▶ [SELECTED EXTRACT]:
/---
Here comes the neighborhood

Can Harvard create a community with its Allston campus?

Tom Glynn, CEO of Harvard Allston Land Company, and Harvard Business School Dean Nitin Nohria discuss the school's plan for Allston.Pat Greenhouse/Globe Staff

Can Harvard University avoid turning its Allston campus into another generic, overpriced civic nullity like Kendall Square or worse, the Seaport District? That’s the question vexing many skeptical Allston residents, who have felt seduced and abandoned by Harvard ever since the university secretly purchased 52 acres in the neighborhood in the 1990s. Now Harvard owns more land in Boston than it does in Cambridge — officials joke about the ivied halls of Cambridge being “the satellite campus” — and its challenge is to develop a living, breathing community across the Charles River that serves more than just the university’s need for lab and office space.
\---
▶ [DATA SECTION]:
/---
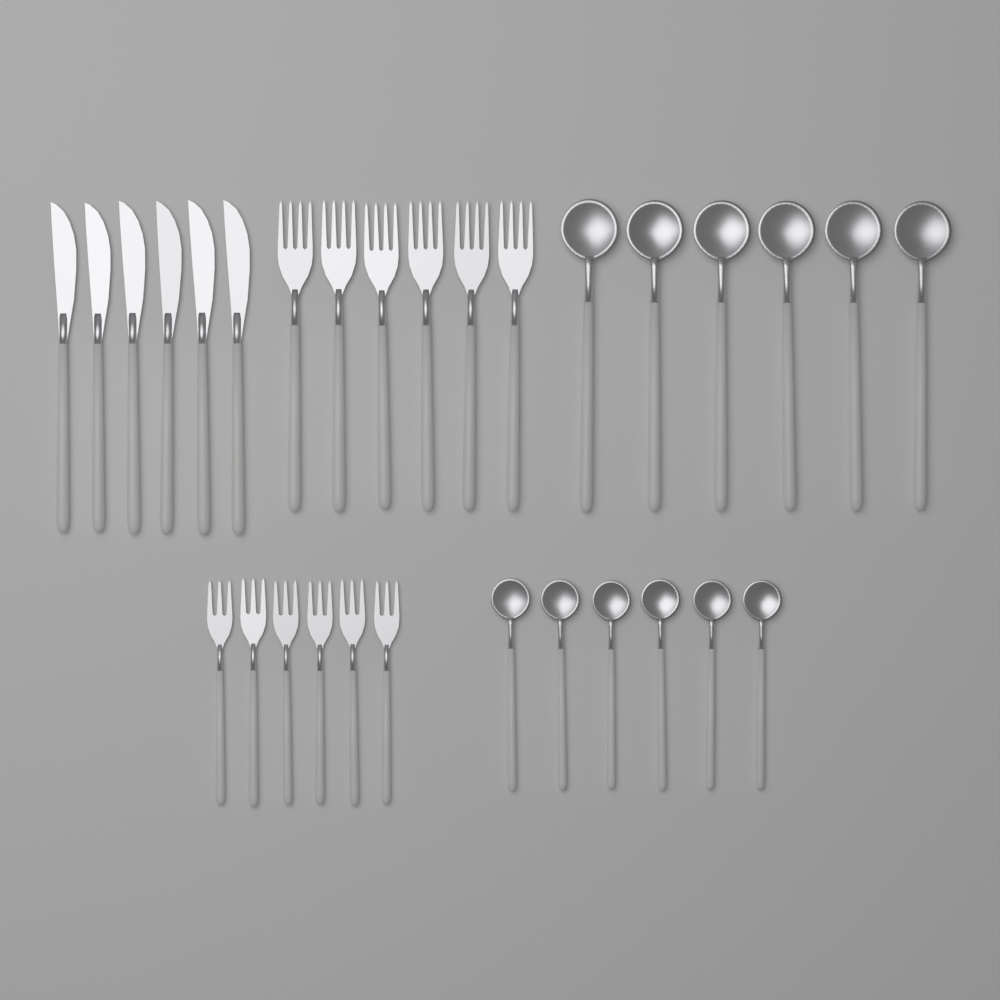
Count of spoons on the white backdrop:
\---
▶ [BRIEF]: Transcribe part of the passage on Harvard's Allston campus, beginning at the words "Tom Glynn, CEO" and stopping after "and office space.".

▶ [OUTPUT]:
Tom Glynn, CEO of Harvard Allston Land Company, and Harvard Business School Dean Nitin Nohria discuss the school's plan for Allston.Pat Greenhouse/Globe Staff

Can Harvard University avoid turning its Allston campus into another generic, overpriced civic nullity like Kendall Square or worse, the Seaport District? That’s the question vexing many skeptical Allston residents, who have felt seduced and abandoned by Harvard ever since the university secretly purchased 52 acres in the neighborhood in the 1990s. Now Harvard owns more land in Boston than it does in Cambridge — officials joke about the ivied halls of Cambridge being “the satellite campus” — and its challenge is to develop a living, breathing community across the Charles River that serves more than just the university’s need for lab and office space.